**Tarefas**
[1] Liste as coisas que, segundo o último parágrafo do texto sobre shows no Brasil, a pessoa vai ter que fazer para ir a um evento de grande porte.
[2] Prolongue o texto sobre shows no Brasil a partir da última frase apresentada.

**Texto**

Show no Brasil é sinônimo de bagunça, transtorno e desconforto. Preços de ingressos astronômicos, que às vezes ultrapassam os mil reais (oh yes, Rio de Janeiro, baby!) para um evento onde sequer haverá um banheiro decente, onde a fila para comprar uma água (cara pra caralho) pode demorar horas, onde não há a menor infraestrutura para nada me fazem broxar. Cheguei a uma idade onde quero conforto, não aventura. Na verdade, verdade verdadeira, eu acho que nasci assim, mas durante muito tempo me obriguei a fazer essas bostas por pressão social. Bem, não mais.

Temos a questão da segurança, que para mim pesa muito. Não me refiro apenas à criminalidade, pois isso já faz parte do dia a dia do carioca. Falo também de todas as merdas que podem acontecer quando temos mais de cem mil pessoas reunidas e consumindo álcool (e talvez outras drogas). Não dá certo em um país pouco civilizado como o Brasil. Multidão + bebida = estresse. Principalmente se você for mulher, com cara de idiota e um metro e meio de altura. Pagar caro para levar uma porrada de dano colateral pela briga de dois bêbados que estão ao lado, para ser puxada pelos cabelos ou para aturar qualquer reflexo da falta de civilidade alheia é algo que não me atrai. Não tem música no mundo que valha isso.

Além disso, o show em si é 10% do tempo que você vai investir no evento. Vai ter que sair de casa cedo, (pois geralmente esses eventos de grande porte não são em centros urbanos e sim na casa do caralho), pegar um trânsito infernal, (pois vai ter muita gente indo para o mesmo lugar), enfrentar dificuldades com transporte, (transporte público abarrotado ou falta de lugar para estacionar com preços extorsivos) e enfrentar as intempéries climáticas enquanto fica horas na fila.

**Conjunto de dados**

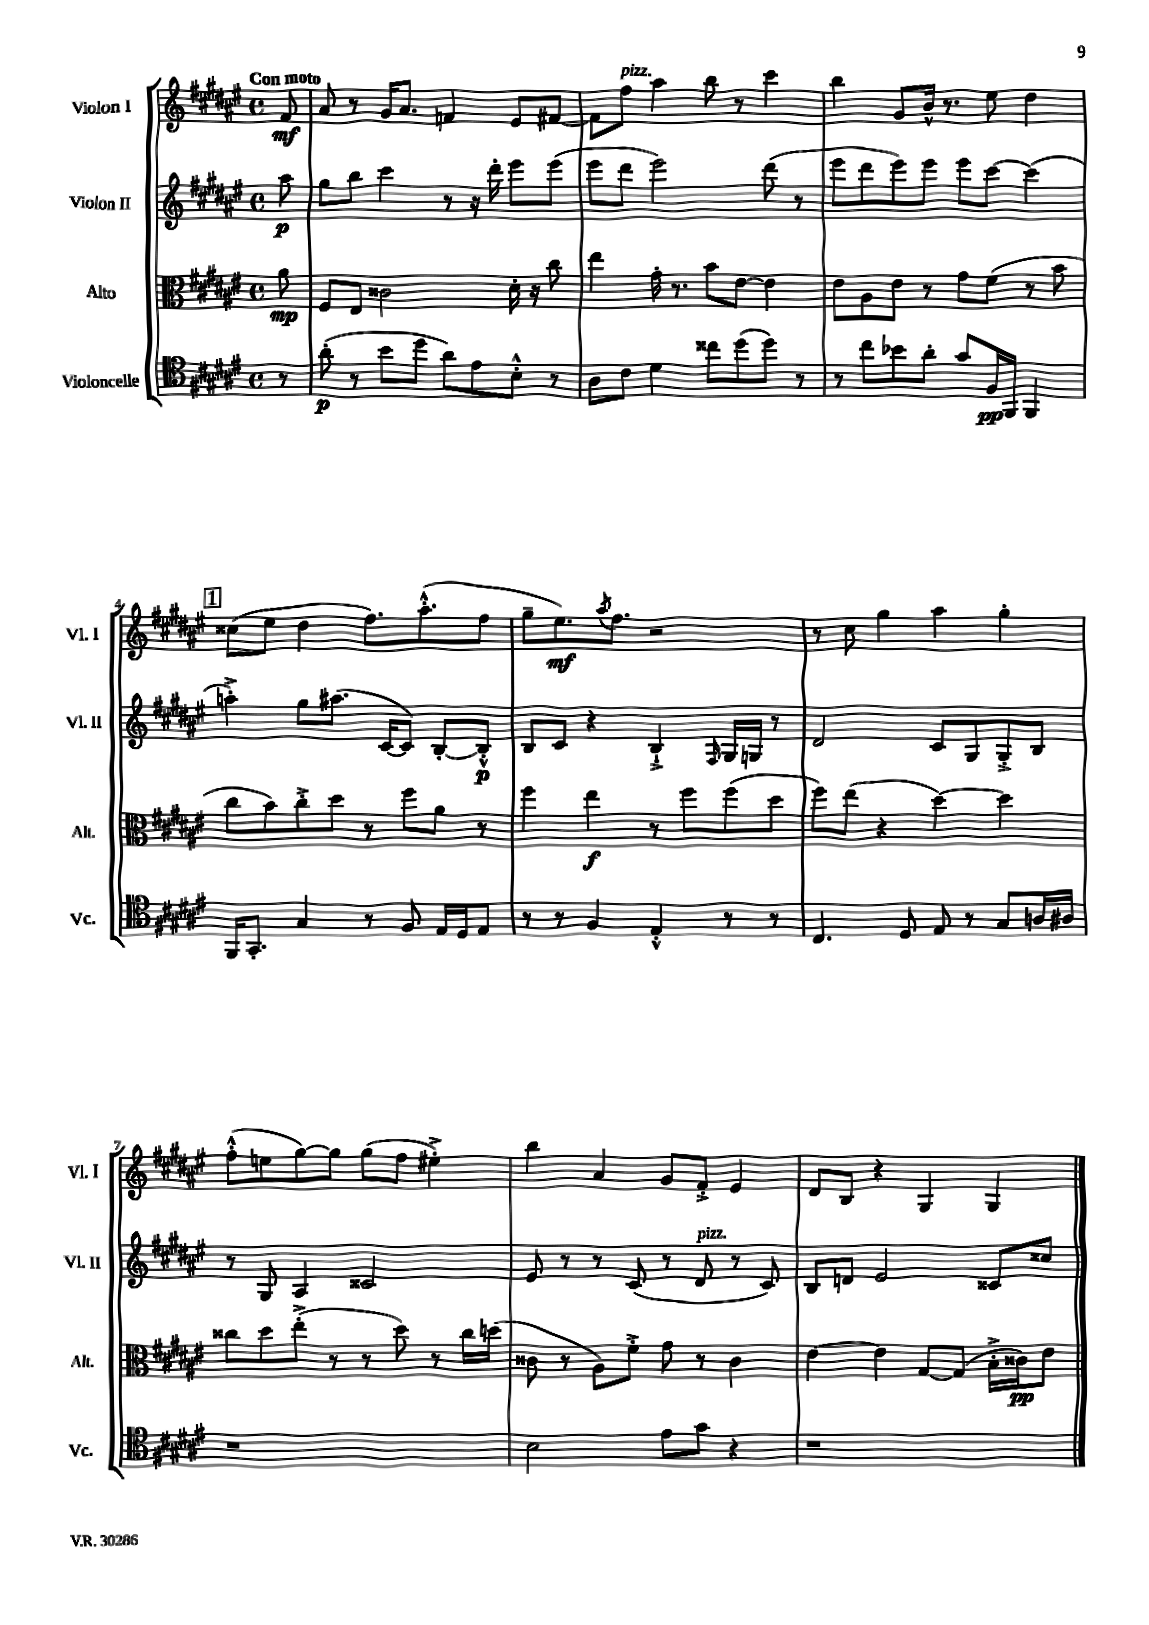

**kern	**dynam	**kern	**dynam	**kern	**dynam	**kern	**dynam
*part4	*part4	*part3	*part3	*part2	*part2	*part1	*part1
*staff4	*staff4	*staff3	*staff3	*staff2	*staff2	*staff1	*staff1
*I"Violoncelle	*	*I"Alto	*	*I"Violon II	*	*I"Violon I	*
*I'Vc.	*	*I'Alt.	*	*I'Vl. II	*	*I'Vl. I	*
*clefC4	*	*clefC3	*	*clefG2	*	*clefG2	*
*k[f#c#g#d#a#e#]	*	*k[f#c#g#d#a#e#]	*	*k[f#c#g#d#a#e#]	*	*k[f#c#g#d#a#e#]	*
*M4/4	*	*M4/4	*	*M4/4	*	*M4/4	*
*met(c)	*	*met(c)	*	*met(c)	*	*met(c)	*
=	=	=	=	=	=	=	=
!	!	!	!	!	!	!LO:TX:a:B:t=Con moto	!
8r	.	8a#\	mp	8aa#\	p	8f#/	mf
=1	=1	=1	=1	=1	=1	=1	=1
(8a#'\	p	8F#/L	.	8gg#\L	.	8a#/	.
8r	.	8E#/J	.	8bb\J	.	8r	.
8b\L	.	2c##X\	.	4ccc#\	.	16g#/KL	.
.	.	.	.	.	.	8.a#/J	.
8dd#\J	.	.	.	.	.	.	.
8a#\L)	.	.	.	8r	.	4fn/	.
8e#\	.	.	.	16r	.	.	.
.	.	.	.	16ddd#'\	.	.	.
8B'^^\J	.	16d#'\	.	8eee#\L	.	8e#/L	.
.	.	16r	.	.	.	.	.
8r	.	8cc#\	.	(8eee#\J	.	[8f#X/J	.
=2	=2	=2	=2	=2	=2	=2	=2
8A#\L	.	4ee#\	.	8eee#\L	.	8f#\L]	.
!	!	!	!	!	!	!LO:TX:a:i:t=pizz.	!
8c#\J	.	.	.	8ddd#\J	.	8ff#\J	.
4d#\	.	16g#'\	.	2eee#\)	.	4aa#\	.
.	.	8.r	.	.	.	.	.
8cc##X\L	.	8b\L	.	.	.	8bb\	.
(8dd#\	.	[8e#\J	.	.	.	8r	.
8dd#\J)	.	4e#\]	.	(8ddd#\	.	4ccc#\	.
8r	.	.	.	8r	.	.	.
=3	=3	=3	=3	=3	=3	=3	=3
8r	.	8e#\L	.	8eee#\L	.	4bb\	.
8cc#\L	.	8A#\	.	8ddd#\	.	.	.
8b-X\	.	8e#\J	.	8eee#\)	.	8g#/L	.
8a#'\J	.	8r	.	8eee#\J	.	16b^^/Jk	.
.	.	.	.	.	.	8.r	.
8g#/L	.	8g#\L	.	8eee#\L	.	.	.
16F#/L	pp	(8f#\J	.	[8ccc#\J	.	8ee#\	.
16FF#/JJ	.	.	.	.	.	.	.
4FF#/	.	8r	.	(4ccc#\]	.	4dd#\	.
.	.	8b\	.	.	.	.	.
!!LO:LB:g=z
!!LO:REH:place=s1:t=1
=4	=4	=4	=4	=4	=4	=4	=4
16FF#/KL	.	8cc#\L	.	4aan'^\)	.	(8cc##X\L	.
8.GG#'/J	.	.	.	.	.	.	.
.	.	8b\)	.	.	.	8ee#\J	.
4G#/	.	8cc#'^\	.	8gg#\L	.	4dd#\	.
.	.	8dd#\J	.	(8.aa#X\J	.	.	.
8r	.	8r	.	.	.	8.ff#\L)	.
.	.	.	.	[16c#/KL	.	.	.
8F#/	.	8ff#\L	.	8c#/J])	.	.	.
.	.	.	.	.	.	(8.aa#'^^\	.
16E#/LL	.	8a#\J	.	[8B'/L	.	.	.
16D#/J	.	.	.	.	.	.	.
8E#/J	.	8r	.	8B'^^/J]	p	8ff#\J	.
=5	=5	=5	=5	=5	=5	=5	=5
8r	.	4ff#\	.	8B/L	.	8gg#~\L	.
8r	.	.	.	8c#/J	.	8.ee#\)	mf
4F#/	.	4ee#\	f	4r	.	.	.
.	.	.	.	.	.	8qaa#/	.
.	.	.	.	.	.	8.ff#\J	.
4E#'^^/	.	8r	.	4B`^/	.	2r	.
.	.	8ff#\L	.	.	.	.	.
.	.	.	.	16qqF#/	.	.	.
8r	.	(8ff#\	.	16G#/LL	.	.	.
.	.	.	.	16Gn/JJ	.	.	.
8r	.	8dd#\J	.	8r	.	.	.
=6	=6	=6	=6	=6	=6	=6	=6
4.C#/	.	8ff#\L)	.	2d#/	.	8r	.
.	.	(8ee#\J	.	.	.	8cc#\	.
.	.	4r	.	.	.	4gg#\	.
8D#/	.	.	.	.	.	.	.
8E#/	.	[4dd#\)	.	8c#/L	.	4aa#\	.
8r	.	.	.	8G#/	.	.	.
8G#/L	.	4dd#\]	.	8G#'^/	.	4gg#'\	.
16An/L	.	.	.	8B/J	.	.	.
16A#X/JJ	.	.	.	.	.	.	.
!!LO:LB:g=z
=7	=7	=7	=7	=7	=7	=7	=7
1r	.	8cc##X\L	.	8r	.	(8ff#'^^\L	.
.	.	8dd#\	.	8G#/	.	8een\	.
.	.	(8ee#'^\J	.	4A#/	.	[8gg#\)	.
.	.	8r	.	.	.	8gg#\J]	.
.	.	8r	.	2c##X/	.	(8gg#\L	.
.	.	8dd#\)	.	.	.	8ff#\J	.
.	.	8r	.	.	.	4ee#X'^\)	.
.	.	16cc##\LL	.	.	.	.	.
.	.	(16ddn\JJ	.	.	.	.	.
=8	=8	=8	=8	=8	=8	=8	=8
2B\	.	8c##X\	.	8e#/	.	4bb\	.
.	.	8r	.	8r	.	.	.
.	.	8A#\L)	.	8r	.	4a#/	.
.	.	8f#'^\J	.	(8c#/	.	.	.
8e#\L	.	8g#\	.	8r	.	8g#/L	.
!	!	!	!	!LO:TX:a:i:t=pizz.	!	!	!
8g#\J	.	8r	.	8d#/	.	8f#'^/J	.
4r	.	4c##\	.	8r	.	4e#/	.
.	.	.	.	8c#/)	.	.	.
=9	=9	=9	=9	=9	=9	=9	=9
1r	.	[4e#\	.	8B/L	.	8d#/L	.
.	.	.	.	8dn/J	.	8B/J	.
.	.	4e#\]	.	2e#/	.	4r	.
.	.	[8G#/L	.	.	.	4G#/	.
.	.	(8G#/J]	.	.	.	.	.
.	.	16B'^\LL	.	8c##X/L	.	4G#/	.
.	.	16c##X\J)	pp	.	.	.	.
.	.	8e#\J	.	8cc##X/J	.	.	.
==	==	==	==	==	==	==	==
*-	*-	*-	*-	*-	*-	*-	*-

**Respostas**
[1]
- Sair de casa cedo
- Pegar um trânsito infernal
- Enfrentar dificuldades com transporte
- Enfrentar as intempéries climáticas enquanto fica horas na fila

[2]
Os desdobramentos de sair de casa cedo são que, fatalmente, em algum momento, você vai precisar comer, beber água e ir ao banheiro. Tudo isso, em uma arena de show, pode ser muito caro, demorado e desagradável. E se a ida já foi cansativa, imagina a volta! Na ida vai cada um em um horário, já na volta… acaba o show e sai todo mundo junto, formando filas e congestionamentos bizarros! Tudo isso de torna mais trágico se você pensar que a pessoa sai dali cansada, depois de ter passado mais de dez horas fora de casa, provavelmente de pé. Não, obrigada. Vejo pela TV. Pode não ser a mesma coisa, mas ao menos tem uma privadinha limpa e uma comidinha bacana para compor o evento. Sério mesmo, estou vendo a hora que meu corpo vai se fundir com o sofá, cada vez menos tenho vontade de sair de casa para esses grandes eventos.

É uma particularidade minha usar viagens como unidade monetária. Lembro que queria muito ir a um show que custava, só o ingresso, R$ 800,00. Ai pensei: isso é um final de semana em Buenos Aires, o que eu prefiro? Viajar, sempre. Não sei qual é a sua unidade monetária: roupa, livros, cursos, jogos de videogame… não importa. Quando você confronta um prazer passageiro como um show, que dura poucas horas, dificilmente ele vença sua unidade monetária. É uma experiência bacana? É sim, mas acho muito cara e trabalhosa para o que ela dá em retorno.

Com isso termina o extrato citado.